● **WORK TO COMPLETE**: Take each line of the records below that contains the string "pour" and copy it.

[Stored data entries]
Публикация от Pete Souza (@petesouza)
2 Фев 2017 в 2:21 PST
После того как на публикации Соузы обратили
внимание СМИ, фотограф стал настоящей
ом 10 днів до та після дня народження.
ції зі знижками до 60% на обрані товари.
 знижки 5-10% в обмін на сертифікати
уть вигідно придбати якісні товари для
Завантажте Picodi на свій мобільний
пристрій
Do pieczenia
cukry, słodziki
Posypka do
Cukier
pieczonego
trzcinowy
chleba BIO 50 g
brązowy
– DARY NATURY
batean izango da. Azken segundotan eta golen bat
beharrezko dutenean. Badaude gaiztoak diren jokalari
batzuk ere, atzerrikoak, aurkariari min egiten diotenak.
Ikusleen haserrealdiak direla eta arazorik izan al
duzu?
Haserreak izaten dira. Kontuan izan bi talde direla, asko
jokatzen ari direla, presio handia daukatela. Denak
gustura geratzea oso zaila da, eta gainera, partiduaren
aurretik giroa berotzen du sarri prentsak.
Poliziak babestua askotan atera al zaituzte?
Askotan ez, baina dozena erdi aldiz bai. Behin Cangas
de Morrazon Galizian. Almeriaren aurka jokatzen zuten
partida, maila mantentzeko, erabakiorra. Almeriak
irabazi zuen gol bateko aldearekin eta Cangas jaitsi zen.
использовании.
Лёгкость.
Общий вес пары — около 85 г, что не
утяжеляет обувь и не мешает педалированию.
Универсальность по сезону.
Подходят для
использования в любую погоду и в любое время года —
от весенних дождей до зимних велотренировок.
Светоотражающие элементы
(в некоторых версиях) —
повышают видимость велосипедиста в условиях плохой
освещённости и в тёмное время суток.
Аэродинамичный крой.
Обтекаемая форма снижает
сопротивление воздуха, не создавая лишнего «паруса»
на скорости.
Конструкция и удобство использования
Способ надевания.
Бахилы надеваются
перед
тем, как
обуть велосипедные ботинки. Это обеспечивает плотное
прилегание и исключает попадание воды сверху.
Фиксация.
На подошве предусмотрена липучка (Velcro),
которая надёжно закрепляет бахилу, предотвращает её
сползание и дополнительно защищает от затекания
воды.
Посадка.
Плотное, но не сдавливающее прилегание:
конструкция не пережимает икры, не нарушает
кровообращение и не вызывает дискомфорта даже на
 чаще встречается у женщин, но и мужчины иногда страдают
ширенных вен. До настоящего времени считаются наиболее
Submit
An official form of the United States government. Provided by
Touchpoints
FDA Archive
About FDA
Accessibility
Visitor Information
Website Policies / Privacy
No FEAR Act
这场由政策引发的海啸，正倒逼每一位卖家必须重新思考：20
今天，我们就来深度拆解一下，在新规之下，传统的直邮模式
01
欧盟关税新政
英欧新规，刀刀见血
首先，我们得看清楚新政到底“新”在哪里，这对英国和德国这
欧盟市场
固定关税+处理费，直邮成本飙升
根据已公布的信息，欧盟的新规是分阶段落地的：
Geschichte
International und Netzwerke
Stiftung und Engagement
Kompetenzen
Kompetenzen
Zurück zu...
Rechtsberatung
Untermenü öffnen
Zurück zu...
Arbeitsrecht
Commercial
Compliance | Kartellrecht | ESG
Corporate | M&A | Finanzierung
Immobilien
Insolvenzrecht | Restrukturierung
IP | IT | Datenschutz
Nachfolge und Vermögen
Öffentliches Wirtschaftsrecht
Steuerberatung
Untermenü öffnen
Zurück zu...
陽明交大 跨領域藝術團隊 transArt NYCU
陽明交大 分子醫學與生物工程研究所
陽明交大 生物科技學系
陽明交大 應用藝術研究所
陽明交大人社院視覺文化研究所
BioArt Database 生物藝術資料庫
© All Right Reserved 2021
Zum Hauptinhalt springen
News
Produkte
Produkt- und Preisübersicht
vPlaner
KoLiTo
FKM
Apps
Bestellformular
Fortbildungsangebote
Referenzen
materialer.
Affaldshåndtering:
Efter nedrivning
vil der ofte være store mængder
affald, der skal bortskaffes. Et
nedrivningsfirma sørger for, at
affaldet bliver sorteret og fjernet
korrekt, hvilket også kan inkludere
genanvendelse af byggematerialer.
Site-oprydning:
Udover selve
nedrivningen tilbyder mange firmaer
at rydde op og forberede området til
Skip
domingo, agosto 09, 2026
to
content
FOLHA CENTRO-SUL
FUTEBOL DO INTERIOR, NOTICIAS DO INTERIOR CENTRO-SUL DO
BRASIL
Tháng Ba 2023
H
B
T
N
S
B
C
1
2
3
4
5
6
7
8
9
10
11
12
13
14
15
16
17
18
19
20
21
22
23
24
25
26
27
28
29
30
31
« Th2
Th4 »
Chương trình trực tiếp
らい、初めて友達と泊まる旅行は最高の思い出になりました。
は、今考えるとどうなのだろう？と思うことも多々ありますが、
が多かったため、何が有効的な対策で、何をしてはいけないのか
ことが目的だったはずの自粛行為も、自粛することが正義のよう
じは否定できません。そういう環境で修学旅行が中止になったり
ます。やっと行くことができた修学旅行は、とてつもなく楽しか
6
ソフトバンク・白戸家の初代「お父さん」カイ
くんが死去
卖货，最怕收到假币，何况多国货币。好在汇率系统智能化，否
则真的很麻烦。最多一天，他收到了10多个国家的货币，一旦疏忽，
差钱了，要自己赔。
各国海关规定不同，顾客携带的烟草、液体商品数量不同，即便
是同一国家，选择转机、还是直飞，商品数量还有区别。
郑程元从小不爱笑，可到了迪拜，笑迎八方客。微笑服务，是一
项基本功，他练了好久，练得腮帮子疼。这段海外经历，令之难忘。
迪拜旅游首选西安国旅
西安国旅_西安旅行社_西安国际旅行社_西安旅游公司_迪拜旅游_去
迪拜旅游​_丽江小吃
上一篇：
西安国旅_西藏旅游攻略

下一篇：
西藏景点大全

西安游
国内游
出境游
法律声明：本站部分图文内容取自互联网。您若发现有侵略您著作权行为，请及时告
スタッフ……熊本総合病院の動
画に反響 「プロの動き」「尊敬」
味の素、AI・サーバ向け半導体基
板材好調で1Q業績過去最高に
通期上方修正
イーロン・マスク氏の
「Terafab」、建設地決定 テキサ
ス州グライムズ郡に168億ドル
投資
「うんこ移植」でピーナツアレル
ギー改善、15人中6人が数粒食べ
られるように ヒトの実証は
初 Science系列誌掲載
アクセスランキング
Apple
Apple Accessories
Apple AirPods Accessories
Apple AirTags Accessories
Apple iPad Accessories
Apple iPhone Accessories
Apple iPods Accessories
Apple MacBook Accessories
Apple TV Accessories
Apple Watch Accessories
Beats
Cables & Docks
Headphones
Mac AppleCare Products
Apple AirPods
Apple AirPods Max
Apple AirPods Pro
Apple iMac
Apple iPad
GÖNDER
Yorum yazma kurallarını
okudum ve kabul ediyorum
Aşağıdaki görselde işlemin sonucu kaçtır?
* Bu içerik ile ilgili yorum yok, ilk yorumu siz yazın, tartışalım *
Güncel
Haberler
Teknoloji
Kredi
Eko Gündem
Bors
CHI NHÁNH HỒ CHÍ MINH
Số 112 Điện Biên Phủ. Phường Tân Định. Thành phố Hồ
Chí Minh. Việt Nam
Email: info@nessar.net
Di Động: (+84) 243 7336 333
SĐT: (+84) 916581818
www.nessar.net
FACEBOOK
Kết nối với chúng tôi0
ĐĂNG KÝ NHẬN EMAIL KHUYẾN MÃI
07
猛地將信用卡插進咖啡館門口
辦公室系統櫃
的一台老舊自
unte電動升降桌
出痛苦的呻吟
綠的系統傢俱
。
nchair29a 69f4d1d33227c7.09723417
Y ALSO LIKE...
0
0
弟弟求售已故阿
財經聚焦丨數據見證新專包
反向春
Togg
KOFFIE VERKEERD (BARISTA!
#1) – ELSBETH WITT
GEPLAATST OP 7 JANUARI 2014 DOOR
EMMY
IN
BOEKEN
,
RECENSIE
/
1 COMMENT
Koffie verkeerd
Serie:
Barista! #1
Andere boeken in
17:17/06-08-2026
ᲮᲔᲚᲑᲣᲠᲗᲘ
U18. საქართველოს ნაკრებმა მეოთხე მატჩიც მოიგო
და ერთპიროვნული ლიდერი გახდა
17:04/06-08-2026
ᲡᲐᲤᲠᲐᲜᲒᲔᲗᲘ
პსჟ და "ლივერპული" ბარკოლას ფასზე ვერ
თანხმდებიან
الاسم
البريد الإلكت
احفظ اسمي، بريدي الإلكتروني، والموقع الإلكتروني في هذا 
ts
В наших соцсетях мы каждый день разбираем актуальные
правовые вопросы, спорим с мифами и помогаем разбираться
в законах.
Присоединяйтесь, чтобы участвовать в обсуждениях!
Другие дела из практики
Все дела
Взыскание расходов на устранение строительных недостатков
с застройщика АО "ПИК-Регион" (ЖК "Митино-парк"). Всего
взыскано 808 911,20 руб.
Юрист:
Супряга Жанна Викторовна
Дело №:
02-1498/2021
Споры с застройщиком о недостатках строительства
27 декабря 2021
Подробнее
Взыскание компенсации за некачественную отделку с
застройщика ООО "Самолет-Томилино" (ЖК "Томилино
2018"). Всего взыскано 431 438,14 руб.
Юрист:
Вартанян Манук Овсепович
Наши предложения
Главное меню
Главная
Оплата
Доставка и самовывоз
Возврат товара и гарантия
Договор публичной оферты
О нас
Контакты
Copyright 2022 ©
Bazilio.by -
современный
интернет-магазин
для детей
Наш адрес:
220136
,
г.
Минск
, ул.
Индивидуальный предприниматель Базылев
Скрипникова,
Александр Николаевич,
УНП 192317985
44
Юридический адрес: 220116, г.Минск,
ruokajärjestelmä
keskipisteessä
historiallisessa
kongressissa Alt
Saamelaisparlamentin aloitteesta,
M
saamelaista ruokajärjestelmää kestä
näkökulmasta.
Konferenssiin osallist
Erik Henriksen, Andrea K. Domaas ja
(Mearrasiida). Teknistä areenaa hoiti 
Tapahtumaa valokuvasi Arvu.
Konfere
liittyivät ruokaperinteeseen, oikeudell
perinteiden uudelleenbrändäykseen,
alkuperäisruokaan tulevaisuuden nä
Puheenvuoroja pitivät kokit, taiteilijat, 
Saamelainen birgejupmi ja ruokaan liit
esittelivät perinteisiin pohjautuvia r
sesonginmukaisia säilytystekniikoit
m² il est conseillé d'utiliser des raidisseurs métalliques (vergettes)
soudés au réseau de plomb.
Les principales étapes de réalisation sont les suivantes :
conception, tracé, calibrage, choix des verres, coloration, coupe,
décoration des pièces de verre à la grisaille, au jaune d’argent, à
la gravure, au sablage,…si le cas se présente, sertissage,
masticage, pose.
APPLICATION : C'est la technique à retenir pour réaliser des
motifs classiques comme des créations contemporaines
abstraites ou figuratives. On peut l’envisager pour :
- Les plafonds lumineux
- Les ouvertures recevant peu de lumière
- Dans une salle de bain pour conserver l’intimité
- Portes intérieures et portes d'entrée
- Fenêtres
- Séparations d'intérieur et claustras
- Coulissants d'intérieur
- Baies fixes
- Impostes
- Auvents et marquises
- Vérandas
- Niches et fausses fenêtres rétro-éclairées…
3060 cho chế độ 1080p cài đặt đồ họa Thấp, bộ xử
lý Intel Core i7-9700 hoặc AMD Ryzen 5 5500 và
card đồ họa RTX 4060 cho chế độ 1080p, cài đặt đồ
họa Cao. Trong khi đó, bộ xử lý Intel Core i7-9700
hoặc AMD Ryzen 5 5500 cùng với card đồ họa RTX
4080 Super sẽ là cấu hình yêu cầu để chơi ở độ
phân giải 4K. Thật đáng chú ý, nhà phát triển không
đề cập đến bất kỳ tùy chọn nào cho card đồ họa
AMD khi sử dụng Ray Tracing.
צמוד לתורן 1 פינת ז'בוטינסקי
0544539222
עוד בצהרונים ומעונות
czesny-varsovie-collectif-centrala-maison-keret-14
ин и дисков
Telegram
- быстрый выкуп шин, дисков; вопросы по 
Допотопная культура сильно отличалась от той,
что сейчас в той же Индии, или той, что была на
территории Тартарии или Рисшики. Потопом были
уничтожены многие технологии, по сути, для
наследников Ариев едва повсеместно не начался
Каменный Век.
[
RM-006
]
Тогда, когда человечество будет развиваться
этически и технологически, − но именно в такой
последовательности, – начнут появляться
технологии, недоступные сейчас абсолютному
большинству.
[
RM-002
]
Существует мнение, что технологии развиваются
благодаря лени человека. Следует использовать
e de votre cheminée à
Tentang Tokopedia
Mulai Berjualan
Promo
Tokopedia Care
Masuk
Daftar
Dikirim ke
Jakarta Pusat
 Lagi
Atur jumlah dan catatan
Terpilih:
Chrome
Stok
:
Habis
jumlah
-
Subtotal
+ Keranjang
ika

● **RESPONSE TO THE TASK**:
APPLICATION : C'est la technique à retenir pour réaliser des
abstraites ou figuratives. On peut l’envisager pour :
- Dans une salle de bain pour conserver l’intimité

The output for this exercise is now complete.